None of these statutory provisions have any FLSA counterpart.

Moreover, while EPL insurers have made much of the Tenth Circuit’s recent decision in Payless Shoesource, Inc. v. Travelers, 585 F.3d 1366 (2009), no California court has ever held that any California Labor Code provision is “similar” to the FLSA.  The three published California district court decisions are split on this issue.  See Big 5 Corp. v. Gulf Underwriters Ins. Co., 2003 WL22127029 (C.D. Cal.); SWH Corp. v. Select Ins. Co., 2006 WL 2786930 (C.D. Cal. Sept. 28, 2006); California Dairies, Inc. v. RSUI Indemnity Co. 617 F.Supp.2d 1023, 1048-1050 (E.D. Cal. 2009).

SWH Corp. ruled that a FLSA Exclusion was ambiguous.  In Big 5, the underlying litigation only involved allegations that the employer violated California overtime laws.  The FLSA clearly regulates overtime.  Finally, California Dairies held that Sections 201, 202, 226(a), and 2802 are not “similar” to the FLSA, and therefore alleged violations of those statutes do not trigger the FLSA Exclusion.

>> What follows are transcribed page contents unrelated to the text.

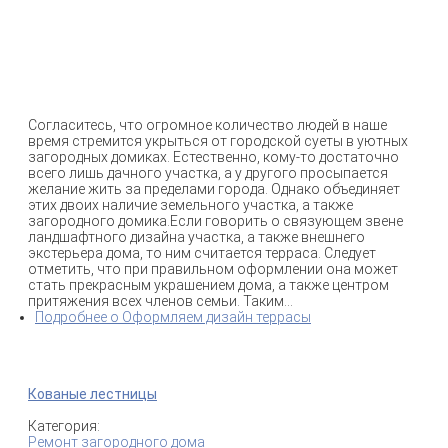
Согласитесь, что огромное количество людей в наше
время стремится укрыться от городской суеты в уютных
загородных домиках. Естественно, кому-то достаточно
всего лишь дачного участка, а у другого просыпается
желание жить за пределами города. Однако объединяет
этих двоих наличие земельного участка, а также
загородного домика.Если говорить о связующем звене
ландшафтного дизайна участка, а также внешнего
экстерьера дома, то ним считается терраса. Следует
отметить, что при правильном оформлении она может
стать прекрасным украшением дома, а также центром
притяжения всех членов семьи. Таким...
Подробнее
о Оформляем дизайн террасы
Кованые лестницы
Категория:
Ремонт загородного дома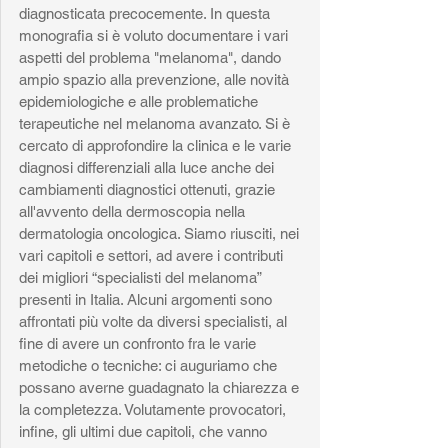
diagnosticata precocemente. In questa 
monografia si è voluto documentare i vari 
aspetti del problema "melanoma", dando 
ampio spazio alla prevenzione, alle novità 
epidemiologiche e alle problematiche 
terapeutiche nel melanoma avanzato. Si è 
cercato di approfondire la clinica e le varie 
diagnosi differenziali alla luce anche dei 
cambiamenti diagnostici ottenuti, grazie 
all'avvento della dermoscopia nella 
dermatologia oncologica. Siamo riusciti, nei 
vari capitoli e settori, ad avere i contributi 
dei migliori “specialisti del melanoma” 
presenti in Italia. Alcuni argomenti sono 
affrontati più volte da diversi specialisti, al 
fine di avere un confronto fra le varie 
metodiche o tecniche: ci auguriamo che 
possano averne guadagnato la chiarezza e 
la completezza. Volutamente provocatori, 
infine, gli ultimi due capitoli, che vanno 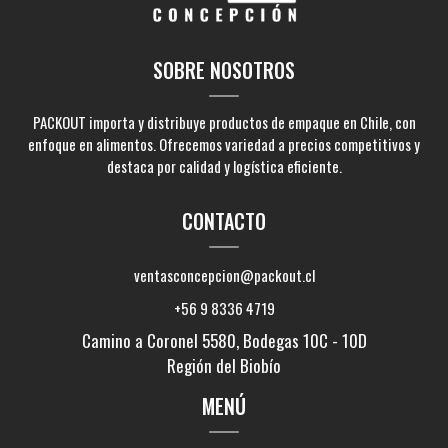
SOBRE NOSOTROS
PACKOUT importa y distribuye productos de empaque en Chile, con
enfoque en alimentos. Ofrecemos variedad a precios competitivos y
destaca por calidad y logística eficiente.
CONTACTO
ventasconcepcion@packout.cl
+56 9 8336 4719
Camino a Coronel 5580, Bodegas 10C - 10D
Región del Biobío
MENÚ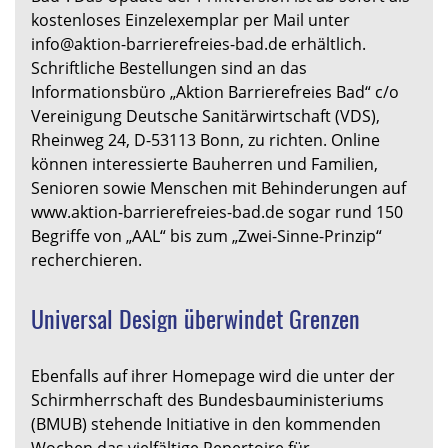
kostenloses Einzelexemplar per Mail unter
info@aktion-barrierefreies-bad.de erhältlich.
Schriftliche Bestellungen sind an das
Informationsbüro „Aktion Barrierefreies Bad“ c/o
Vereinigung Deutsche Sanitärwirtschaft (VDS),
Rheinweg 24, D-53113 Bonn, zu richten. Online
können interessierte Bauherren und Familien,
Senioren sowie Menschen mit Behinderungen auf
www.aktion-barrierefreies-bad.de sogar rund 150
Begriffe von „AAL“ bis zum „Zwei-Sinne-Prinzip“
recherchieren.
Universal Design überwindet Grenzen
Ebenfalls auf ihrer Homepage wird die unter der
Schirmherrschaft des Bundesbauministeriums
(BMUB) stehende Initiative in den kommenden
Wochen das vielfältige Repertoire für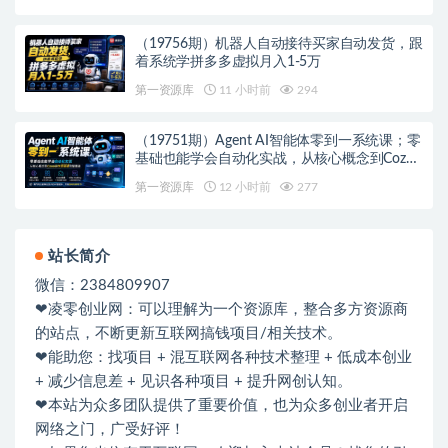
（19756期）机器人自动接待买家自动发货，跟
着系统学拼多多虚拟月入1-5万
第一资源库
11 小时前
294
（19751期）Agent AI智能体零到一系统课；零
基础也能学会自动化实战，从核心概念到Coze
工作流搭建完整覆盖
第一资源库
12 小时前
277
站长简介
微信：2384809907
❤凌零创业网：可以理解为一个资源库，整合多方资源商
的站点，不断更新互联网搞钱项目/相关技术。
❤能助您：找项目 + 混互联网各种技术整理 + 低成本创业
+ 减少信息差 + 见识各种项目 + 提升网创认知。
❤本站为众多团队提供了重要价值，也为众多创业者开启
网络之门，广受好评！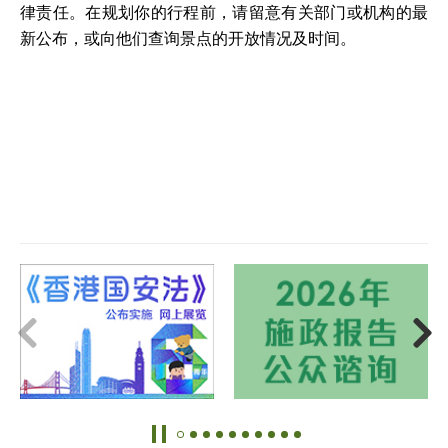
律责任。在规划你的行程前，请留意有关部门或机构的最
新公布，或向他们查询景点的开放情况及时间。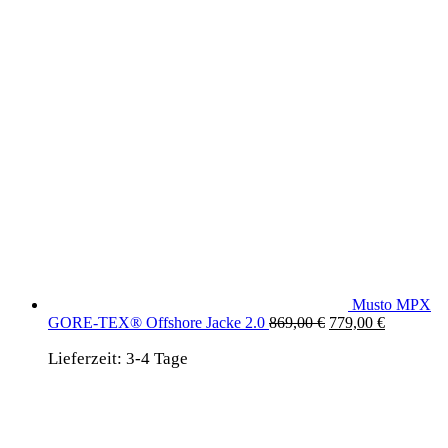
Musto MPX
Ursprünglicher
Aktueller
GORE-TEX® Offshore Jacke 2.0
869,00
€
779,00
€
Preis
Preis
Lieferzeit:
3-4 Tage
war:
ist:
869,00 €
779,00 €.
wird unterstützt von:
DAF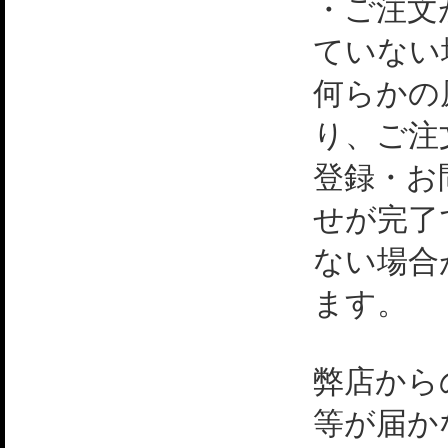
・ご注文
ていない
何らかの
り、ご注
登録・お
せが完了
ない場合
ます。
弊店から
等が届か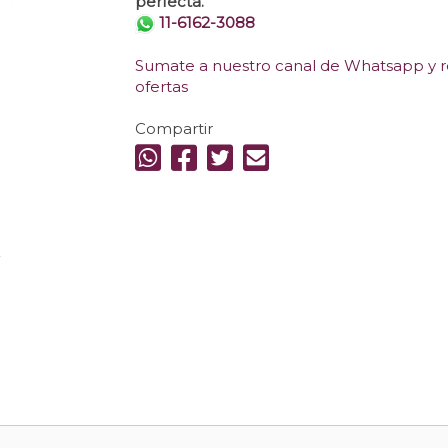
perfecta.
11-6162-3088
Sumate a nuestro canal de Whatsapp y re
ofertas
Compartir
.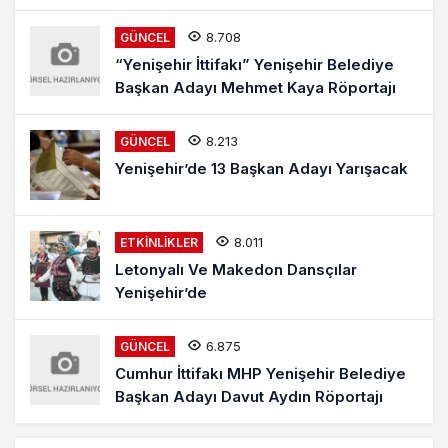
8.708
GÜNCEL
“Yenişehir İttifakı” Yenişehir Belediye
Başkan Adayı Mehmet Kaya Röportajı
8.213
GÜNCEL
Yenişehir’de 13 Başkan Adayı Yarışacak
8.011
ETKINLIKLER
Letonyalı Ve Makedon Dansçılar
Yenişehir’de
6.875
GÜNCEL
Cumhur İttifakı MHP Yenişehir Belediye
Başkan Adayı Davut Aydın Röportajı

Wage and Hour Class Actions Often Seek To Recover Insurable Damages.

Even if the EPL insurer concedes that its FLSA Exclusion does not completely bar coverage, and it therefore has a duty to defend the case, the insurer will often resist funding settlement of a wage and hour class action on the ground that such lawsuits do not seek to recover “insurable damages.”  Insurers argue that the only remedies for such alleged statutory violations are restitutionary payments (uninsurable as a matter of law) and/or penalties (usually excluded from coverage under the policy).  Therefore, EPL insurers insist, any settlement constitutes liability that is either uninsurable or excluded.  Once again, insureds should not simply accept the insurers’ representations on this point.

Several of the statutes frequently invoked by plaintiffs in wage and hour class actions entitle them to recover damages.  For example, California Labor Code Section 226.7 entitles an employee to recover one additional hour of pay for every missed meal or rest period.  See Cal. Lab. Code sec. 226.7(b).  Such amounts do not represent unpaid compensation for hours worked, as the required rest period is only ten minutes long, and the required meal period is 30 minutes in length.  Rather, the remedy is in the nature of liquidated damages.  See Murphy v. Kenneth Cole Productions, 40 Cal. 4th 1094, 1112-13 (2007) (holding that Section 226.7 compensates employees for “the noneconomic injuries employees suffer from being forced to work through rest and meal periods.”)  Similarly, Section 226 provides that an aggrieved employee is entitled to recover his “actual damages” suffered as a result of his employer’s failure to provide accurate wage statements.  See Cal. Lab. Code § 226(e).

Finally, it is important to note that the typical EPL policy definition of covered “Loss” is not strictly limited to “damages.”  “Loss” is often defined to include “other amounts…that the Insured becomes obligated to pay.”  Such “Loss” definitions are broad enough to encompass claims for statutory attorneys’ fees.  (Indeed, some policies expressly define “Loss” to include “statutory attorneys’ fees.”)  Recovery of statutory attorneys’ fees is authorized under numerous sections of California Labor Code, including Sections 218.5, 226, 1194 and 2699.  Of course, such statutory fees frequently make up a large proportion of plaintiffs’ demands.

As the foregoing discussion demonstrates, the law governing insurance coverage wage and hour class actions is far from settled.  California insureds should reject the “conventional wisdom” that EPL insurance simply does not cover such lawsuits.  The insured should closely examine its own policy language and the specific allegations of the underlying complaint to determine whether the potential for coverage exists.